BEGIN SOURCE DATA
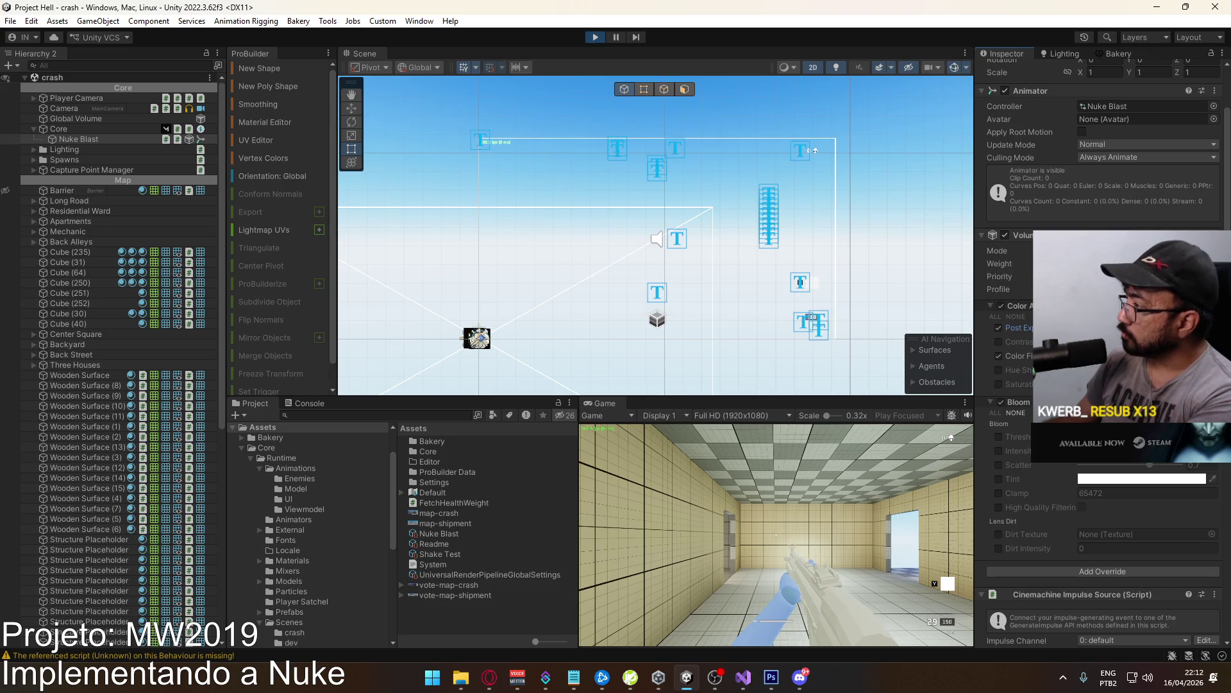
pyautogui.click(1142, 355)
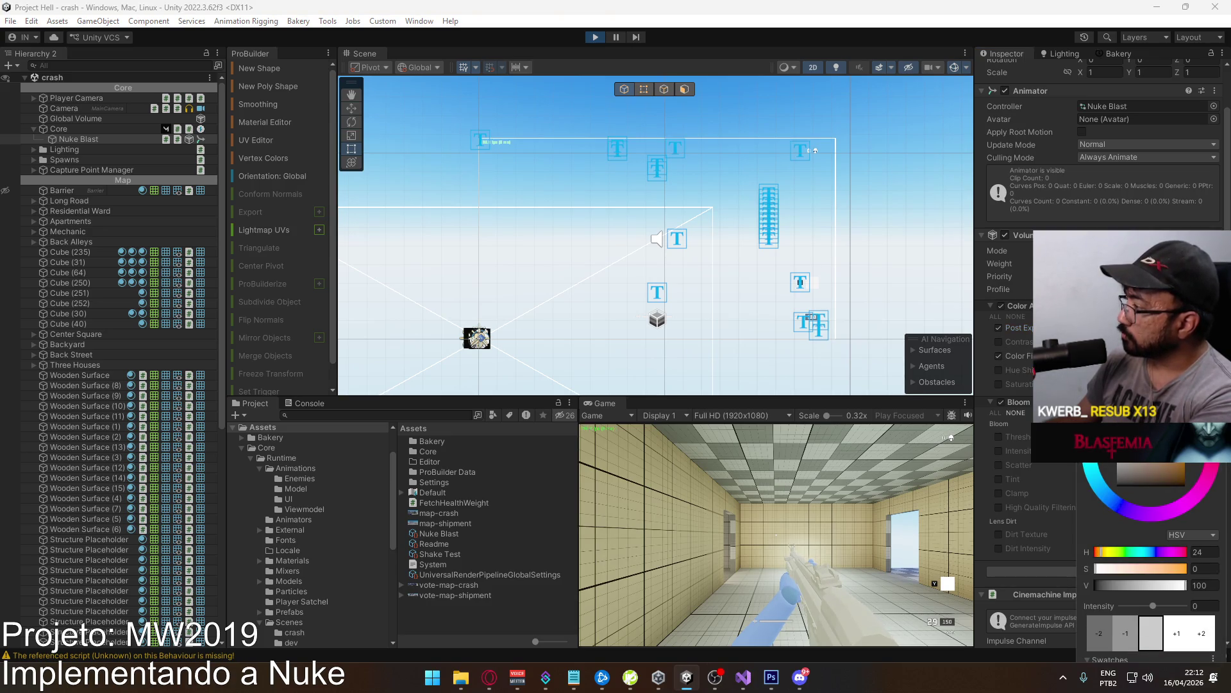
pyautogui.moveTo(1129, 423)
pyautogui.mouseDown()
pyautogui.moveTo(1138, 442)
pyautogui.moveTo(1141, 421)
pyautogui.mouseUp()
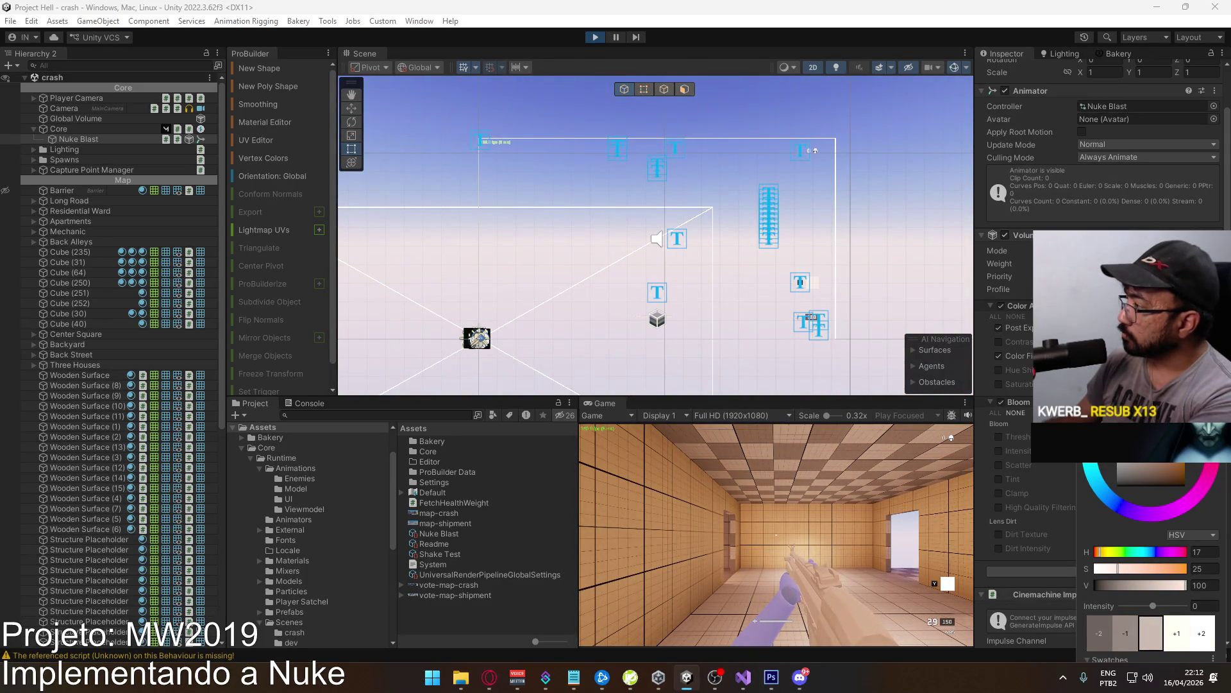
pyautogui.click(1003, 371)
END SOURCE DATA
With the pictures left out, copy exactly the lines from the one containing "pyautogui.moveTo(1138, 442)" through the final line of the records above, both included.

pyautogui.moveTo(1138, 442)
pyautogui.moveTo(1141, 421)
pyautogui.mouseUp()
pyautogui.click(1003, 371)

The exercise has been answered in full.